Não queria perder nada de um dia a dia rasteiro que a motivava. Estar a pé na rua bastava. Com tantas expressões impolutas e dissolutas de gente conhecida e desconhecida, ela se jubilava. “O mundo aqui fora é engraçado porque é feito de caretas”, brincava. A mixórdia de perfumes, a zaragata do tudo e do nada, quanta coisa frugal a cativava. Ainda a ouço abrindo o portão de casa, o som de sua rasteirinha conduzida por passos bailaricos de quem raleia o chão extraindo som cadenciado do piso. Suas inúmeras pulseiras nos braços brandiam com suavidade. “Chegou minha vó, a senhora dos ventos e da liberdade”, concluía. Pela sua natureza, perfil esotérico e exotérico, muitos achavam que a Dona Clara era cigana, uma autêntica romani importada da Romênia. Despreocupada, ela ria, se divertia, crente de que todos tinham o direito de acreditar em coisa qualquer, desde que aquilo não prejudicasse uma pessoa sequer.
Na cozinha, se aproximava da mesa, abria a bolsa e tirava de dentro algo que trouxe para a minha mãe, para mim e meus irmãos. Os olhos intumesciam na esperança de ver saltar alguma guloseima. E sempre acertava. Perdi as contas de quantas vezes ela levou e meu irmão Douglas numa mercearia sem fachada na Rua Piauí. Era um paraíso recluso para crianças. Íamos lá à noite, uma vez por mês, depois do horário comercial. Seu Luiz, homenzarrão de quase dois metros, abria a porta de acesso dos funcionários e percorríamos todos os corredores numa felicidade tangente e columbina. Havia doces artesanais que já não existem mais, embalados com desvelo num papel cinéreo, o mesmo que usavam para armazenar pão. Se sorríamos, ela sorria. Nos despedíamos do Seu Luiz, trazendo nas mãos e nos bolsos taliscas moderadas embora adocicadas de alegria. Assim que a porta se fechava, desvanecia o feixe de luz que tocava a soleira da mercearia.

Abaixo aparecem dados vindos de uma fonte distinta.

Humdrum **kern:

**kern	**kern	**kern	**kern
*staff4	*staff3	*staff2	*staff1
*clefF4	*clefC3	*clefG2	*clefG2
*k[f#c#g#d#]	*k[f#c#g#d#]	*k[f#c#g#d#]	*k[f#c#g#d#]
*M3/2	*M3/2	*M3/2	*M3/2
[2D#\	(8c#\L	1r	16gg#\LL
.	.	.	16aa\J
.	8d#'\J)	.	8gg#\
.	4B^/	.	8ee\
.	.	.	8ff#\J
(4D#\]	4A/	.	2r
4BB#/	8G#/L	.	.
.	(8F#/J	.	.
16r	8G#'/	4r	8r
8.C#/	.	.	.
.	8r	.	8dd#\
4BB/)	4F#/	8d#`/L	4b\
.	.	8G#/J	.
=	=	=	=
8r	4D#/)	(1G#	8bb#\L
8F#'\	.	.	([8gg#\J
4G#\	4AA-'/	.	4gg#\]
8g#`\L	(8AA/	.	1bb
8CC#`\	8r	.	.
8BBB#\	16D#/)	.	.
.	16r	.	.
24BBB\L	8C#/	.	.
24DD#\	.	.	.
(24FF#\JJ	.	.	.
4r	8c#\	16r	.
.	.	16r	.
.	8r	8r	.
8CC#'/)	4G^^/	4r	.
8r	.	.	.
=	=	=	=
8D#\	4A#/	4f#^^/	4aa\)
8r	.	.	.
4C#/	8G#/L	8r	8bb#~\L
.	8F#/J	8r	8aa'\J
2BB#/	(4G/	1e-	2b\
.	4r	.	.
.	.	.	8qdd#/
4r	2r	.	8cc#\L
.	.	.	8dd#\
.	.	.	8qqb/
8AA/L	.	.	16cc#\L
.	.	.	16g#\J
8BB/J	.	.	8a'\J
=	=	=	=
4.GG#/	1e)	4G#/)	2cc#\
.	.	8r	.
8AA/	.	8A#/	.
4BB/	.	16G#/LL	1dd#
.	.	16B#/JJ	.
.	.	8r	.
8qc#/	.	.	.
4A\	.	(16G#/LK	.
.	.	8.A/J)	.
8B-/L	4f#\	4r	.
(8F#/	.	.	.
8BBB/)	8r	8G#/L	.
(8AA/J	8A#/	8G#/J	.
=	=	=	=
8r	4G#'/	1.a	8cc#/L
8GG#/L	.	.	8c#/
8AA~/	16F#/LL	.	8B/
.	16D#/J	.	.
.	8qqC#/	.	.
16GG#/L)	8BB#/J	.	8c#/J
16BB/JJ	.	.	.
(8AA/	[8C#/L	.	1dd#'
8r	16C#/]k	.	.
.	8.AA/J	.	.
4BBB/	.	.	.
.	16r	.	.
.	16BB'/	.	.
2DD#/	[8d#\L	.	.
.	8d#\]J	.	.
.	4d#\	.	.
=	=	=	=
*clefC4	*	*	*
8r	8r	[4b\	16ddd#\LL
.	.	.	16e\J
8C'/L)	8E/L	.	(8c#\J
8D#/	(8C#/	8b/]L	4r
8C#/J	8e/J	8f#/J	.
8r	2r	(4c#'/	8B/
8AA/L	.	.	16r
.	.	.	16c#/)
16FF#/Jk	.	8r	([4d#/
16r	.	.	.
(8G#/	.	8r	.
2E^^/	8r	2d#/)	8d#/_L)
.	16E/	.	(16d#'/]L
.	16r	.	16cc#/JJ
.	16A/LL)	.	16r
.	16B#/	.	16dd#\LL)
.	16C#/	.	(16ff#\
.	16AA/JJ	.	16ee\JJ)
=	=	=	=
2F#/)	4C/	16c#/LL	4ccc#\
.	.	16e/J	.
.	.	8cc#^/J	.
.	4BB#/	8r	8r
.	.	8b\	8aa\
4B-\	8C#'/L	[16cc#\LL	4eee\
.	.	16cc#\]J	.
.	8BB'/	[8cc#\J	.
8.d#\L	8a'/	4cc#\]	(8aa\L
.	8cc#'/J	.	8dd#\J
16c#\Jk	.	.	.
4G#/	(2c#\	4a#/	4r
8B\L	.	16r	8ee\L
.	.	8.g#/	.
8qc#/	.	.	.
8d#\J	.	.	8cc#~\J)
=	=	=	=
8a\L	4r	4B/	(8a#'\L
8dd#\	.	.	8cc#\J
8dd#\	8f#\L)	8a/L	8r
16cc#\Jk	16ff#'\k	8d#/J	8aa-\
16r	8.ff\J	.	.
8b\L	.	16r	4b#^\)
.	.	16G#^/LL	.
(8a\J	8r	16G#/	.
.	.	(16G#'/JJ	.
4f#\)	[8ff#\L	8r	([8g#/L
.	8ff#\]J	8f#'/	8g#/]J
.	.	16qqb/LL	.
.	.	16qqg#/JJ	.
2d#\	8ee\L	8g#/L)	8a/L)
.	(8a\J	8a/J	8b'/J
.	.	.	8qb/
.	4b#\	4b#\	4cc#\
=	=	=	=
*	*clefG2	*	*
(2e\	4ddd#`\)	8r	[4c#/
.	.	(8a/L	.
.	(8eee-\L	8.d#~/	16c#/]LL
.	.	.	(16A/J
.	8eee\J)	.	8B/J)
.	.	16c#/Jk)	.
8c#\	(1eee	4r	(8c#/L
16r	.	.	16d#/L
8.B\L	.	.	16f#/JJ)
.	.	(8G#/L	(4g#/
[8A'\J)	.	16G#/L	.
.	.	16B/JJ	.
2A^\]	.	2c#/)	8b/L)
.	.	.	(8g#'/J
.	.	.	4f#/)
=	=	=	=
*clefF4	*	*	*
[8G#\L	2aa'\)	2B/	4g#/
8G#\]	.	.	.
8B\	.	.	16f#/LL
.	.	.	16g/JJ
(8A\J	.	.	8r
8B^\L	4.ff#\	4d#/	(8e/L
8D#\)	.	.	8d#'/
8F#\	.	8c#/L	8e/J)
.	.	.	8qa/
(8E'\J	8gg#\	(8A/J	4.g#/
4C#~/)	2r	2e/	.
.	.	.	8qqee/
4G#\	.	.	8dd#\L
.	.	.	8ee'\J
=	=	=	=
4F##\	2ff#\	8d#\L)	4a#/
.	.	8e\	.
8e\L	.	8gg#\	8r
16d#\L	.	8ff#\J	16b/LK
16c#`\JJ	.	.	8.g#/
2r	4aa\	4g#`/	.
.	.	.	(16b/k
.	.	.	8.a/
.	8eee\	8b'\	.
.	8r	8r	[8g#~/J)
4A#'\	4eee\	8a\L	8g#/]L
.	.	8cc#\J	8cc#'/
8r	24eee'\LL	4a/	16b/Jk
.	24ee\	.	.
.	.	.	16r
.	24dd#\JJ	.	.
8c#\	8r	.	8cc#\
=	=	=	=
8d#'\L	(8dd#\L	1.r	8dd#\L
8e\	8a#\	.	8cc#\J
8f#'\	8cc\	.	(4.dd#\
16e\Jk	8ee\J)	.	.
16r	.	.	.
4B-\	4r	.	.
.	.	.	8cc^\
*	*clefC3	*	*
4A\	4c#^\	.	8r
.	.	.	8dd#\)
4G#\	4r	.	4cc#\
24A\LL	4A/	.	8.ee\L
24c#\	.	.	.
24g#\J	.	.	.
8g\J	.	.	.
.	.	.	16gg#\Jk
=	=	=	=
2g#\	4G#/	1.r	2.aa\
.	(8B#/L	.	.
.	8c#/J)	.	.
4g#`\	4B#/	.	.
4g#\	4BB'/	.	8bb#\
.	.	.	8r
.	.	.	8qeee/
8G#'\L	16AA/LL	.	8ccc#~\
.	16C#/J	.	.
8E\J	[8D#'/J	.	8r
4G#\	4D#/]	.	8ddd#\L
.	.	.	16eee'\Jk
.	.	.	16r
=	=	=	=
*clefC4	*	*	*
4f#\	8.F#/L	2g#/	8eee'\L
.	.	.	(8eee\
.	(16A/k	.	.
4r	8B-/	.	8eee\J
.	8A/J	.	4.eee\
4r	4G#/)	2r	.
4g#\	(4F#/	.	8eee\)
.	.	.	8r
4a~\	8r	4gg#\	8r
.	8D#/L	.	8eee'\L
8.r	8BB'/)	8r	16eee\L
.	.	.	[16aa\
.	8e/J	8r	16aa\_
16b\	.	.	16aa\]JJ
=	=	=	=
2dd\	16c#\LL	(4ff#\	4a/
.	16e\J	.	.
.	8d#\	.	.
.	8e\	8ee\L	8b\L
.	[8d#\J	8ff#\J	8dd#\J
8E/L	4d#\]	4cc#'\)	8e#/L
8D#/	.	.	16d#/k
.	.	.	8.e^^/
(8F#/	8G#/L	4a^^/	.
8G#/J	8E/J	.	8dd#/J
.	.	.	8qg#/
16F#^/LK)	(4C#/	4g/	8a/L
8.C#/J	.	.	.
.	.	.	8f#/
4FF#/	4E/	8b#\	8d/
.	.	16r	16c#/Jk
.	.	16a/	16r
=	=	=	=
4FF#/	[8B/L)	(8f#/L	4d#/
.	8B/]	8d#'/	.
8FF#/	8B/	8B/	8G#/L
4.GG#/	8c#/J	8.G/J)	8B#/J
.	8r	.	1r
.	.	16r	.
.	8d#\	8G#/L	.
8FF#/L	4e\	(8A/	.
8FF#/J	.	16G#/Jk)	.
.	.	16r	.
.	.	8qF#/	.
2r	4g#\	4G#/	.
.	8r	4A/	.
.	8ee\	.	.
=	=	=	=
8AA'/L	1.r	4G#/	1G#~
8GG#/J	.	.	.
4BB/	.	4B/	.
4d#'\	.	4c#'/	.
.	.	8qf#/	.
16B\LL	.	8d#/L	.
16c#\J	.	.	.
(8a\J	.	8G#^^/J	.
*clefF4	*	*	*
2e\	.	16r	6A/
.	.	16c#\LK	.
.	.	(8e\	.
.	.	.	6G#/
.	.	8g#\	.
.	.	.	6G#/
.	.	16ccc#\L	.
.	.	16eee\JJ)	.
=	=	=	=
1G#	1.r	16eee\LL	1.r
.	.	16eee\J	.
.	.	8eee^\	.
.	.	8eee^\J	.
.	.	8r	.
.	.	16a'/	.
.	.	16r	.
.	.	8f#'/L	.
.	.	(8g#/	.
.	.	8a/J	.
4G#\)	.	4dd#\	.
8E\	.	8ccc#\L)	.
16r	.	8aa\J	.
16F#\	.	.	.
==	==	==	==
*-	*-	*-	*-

Vovó não ignorava o aniversário de ninguém, jamais deixou de presentear alguém. Sabia a data de aniversário de todos os parentes e amigos. Não tinha apego material, tanto que esqueceu as muitas vezes que emprestou dinheiro e nunca recebeu. Narrava esses fatos da vida gargalhando e galhofando. Sequer franzia a testa ou arvorava as sobrancelhas. Mantinha o semblante quiescente, sentada com as pernas cruzadas, a postura perfilada e as mãos sobre o joelho direito em um banco de madeira na varanda de sua casa. “Quer suco? Também tem bolo de laranja, Deivi”, oferecia em tom melífluo nas visitas semanais que eu lhe fazia desde os primeiros anos de vida.
Independente, sempre preferiu morar sozinha. Ninguém conseguia convencê-la do contrário, mesmo após alguns episódios em que supostos amigos furtaram-lhe eletrodomésticos e a modesta aposentadoria. “Não tem problema. No mês que vem recebo e compro de novo”, replicou sem qualquer indício de exaltação. Se comprazia em viver rodeada de gente, principalmente excluídos sociais. Ainda criança, eu via minha vó como a rainha dos marginalizados.
Foi em sua casa que tive o primeiro contato com picaretas, vagamundos, usuários de drogas, viciados em jogatina, estelionatários, cafetões, mendigos, prostitutas, travestis e ex-detentos. Suas portas estavam abertas para todos os tipos. No entanto, quem não respeitasse suas regras não poderia retornar. Um dia, quando a visitei, me deparei com um homem de aproximadamente 30 anos sentado na varanda. Usava uma camisa branca tão surrada que só não expôs sua débil forma física por causa da sujeira e do sangue seco, além de uma calça social cinza esfarrapada.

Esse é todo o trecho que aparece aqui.